Den Kostenpunkt bei der Heuristischen Evaluation hat Nielsen in [Nielsen94a] sehr schön zusammengefaßt:
Nun gibt es zwei verschiedene Vorgehensweisen. In der ersten müssen genügend viele ,,echte" Benutzer beide Systeme genügend lange an ,,echten" Aufgaben testen. Dies liefert dann genaue Messungen, an denen man festmachen kann, wie hoch der jeweilige Lernaufwand und die Performanz ist. Ein Problem besteht hierbei darin, daß es sich bei den Systemen nur um Prototypen handelt, die dann mit der gleichen Benutzungsschnittstelle implementiert werden müßten, ohne Rücksicht auf die noch gefundenen Fehler, da andernfalls die vorangegangenen Untersuchungsergebnisse keine Gültigkeit mehr hätten.

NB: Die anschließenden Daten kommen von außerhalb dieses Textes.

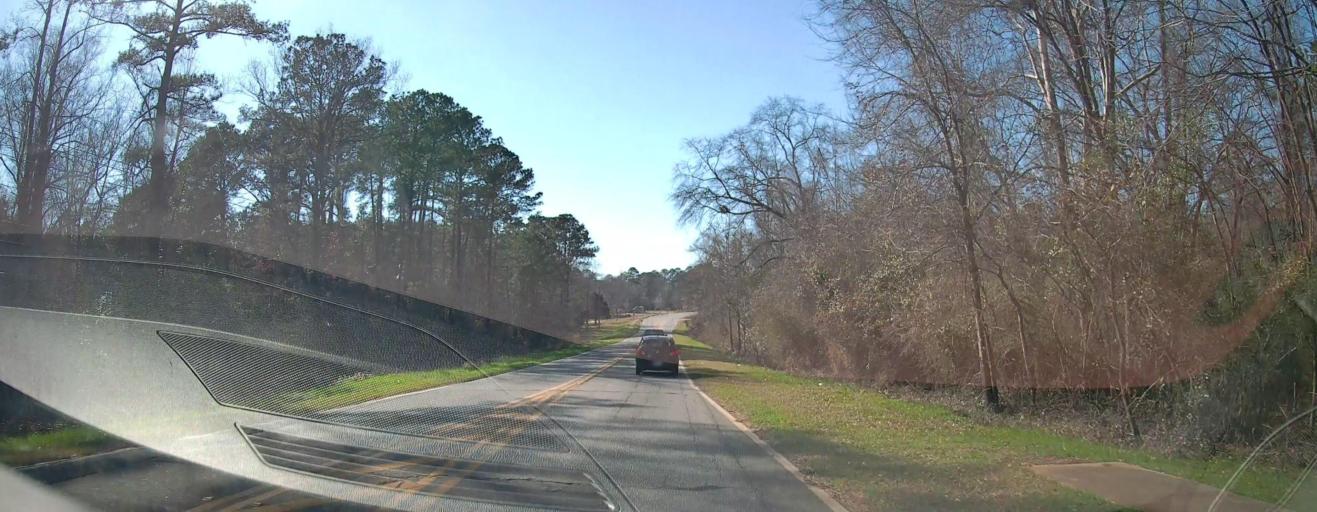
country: US
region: Georgia
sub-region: Sumter County
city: Americus
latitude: 32.0599
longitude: -84.2070
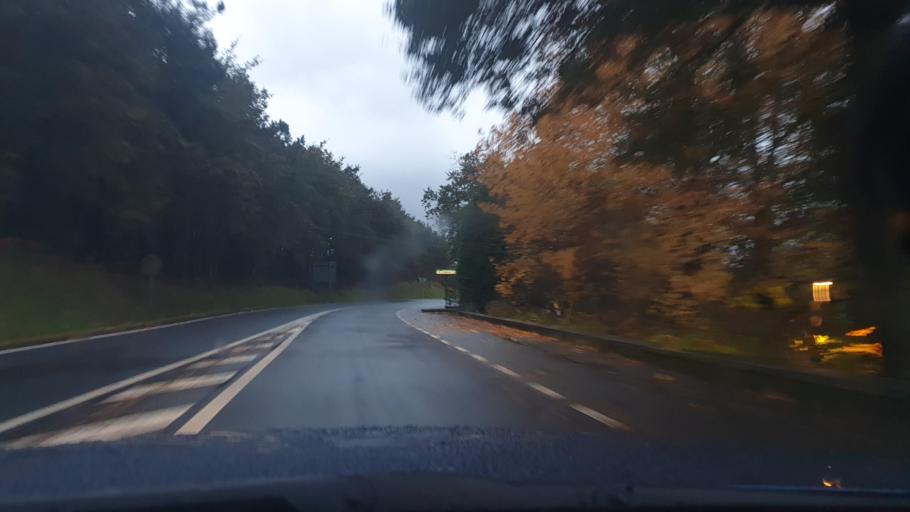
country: ES
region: Galicia
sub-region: Provincia da Coruna
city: Santiago de Compostela
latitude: 42.8420
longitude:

Eine Alternative bietet eine detaillierte Arbeitsstudie, die die verschiedenen Arbeitsabläufe eines Arbeitstages der Benutzer in bezug auf Häufigkeit und Dauer untersucht. Außerdem kann man formale Modelle über Benutzungszeiten heranziehen, um jeden Schritt mit jedem Schritt eines alternativen Benutzungsschnittstellen-Designs zu vergleichen. Leider sind die Ergebnisse, die man so erhält, nicht unbedingt sehr zuverlässig und zusätzlich braucht man sehr viel Zeit für die Auswertung.
Man sollte sich deshalb lieber auf Abschätzungen
(z.B. durch die Evaluatoren) als nur auf reine Meßdaten verlassen.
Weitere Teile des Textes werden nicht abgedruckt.